Stored data entries:
==================================================

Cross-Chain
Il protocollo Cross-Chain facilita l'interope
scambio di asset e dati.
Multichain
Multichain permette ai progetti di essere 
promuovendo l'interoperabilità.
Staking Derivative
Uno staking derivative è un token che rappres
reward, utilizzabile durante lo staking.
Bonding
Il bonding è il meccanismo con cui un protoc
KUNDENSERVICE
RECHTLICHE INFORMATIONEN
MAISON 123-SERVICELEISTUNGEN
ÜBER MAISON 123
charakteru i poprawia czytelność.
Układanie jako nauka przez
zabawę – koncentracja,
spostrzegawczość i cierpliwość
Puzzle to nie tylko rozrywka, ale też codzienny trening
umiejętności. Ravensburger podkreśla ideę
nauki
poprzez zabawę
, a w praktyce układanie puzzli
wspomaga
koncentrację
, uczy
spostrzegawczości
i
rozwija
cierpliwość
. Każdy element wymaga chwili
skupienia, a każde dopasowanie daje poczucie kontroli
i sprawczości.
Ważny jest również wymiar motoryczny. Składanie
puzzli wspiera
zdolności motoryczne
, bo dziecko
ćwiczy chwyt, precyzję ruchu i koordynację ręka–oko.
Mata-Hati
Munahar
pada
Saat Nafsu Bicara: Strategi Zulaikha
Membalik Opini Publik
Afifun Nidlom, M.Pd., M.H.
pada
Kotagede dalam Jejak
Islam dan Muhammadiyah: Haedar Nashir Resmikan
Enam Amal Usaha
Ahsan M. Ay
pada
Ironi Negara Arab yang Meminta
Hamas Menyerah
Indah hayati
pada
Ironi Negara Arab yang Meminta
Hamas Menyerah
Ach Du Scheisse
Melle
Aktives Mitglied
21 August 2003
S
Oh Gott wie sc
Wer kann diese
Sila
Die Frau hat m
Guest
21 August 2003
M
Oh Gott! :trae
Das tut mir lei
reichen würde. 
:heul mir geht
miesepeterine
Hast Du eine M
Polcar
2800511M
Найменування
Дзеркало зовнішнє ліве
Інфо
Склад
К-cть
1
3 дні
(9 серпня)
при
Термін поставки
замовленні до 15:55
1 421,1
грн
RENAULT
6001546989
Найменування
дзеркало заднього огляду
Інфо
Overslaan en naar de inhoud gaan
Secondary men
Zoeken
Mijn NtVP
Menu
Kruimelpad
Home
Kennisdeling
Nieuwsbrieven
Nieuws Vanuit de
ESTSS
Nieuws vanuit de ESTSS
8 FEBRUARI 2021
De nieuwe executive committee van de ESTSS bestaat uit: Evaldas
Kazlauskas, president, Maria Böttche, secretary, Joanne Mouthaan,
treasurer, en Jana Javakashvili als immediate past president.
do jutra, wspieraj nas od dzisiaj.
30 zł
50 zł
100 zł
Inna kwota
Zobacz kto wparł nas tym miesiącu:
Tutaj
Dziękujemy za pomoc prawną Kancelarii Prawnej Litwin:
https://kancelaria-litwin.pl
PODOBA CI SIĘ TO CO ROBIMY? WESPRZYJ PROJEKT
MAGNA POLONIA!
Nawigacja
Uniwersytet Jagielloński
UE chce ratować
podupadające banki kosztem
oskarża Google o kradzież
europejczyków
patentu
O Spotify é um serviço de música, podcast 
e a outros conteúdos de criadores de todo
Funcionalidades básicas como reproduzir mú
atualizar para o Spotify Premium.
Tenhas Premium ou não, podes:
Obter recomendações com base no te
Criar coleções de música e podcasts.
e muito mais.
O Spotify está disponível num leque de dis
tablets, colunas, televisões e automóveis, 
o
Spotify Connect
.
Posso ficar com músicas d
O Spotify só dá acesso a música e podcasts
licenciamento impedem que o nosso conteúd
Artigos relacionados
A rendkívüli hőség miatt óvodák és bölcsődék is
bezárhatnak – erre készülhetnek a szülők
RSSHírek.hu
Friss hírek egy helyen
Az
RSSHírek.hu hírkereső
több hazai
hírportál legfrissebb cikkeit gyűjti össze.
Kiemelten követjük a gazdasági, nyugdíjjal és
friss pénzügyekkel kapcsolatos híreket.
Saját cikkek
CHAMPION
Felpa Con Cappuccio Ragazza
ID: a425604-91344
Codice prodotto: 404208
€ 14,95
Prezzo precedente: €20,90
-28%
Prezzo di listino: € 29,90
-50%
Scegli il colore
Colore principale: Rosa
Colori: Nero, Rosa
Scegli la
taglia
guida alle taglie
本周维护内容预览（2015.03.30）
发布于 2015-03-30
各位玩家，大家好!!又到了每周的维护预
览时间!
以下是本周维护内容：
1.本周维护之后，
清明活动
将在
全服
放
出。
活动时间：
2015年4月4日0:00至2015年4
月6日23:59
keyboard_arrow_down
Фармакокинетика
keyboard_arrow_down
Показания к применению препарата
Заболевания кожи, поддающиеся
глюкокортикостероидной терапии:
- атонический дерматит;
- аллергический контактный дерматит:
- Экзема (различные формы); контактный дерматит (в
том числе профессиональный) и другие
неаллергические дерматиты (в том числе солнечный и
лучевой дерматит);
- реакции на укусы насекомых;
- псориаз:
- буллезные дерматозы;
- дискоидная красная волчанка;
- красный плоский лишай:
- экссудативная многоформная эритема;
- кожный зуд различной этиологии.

==================================================

:: Exercise aim ::
Each line with the word "Cross" in the records above belongs in the result; copy all of them.

:: Response to the task ::
Cross-Chain
Il protocollo Cross-Chain facilita l'interope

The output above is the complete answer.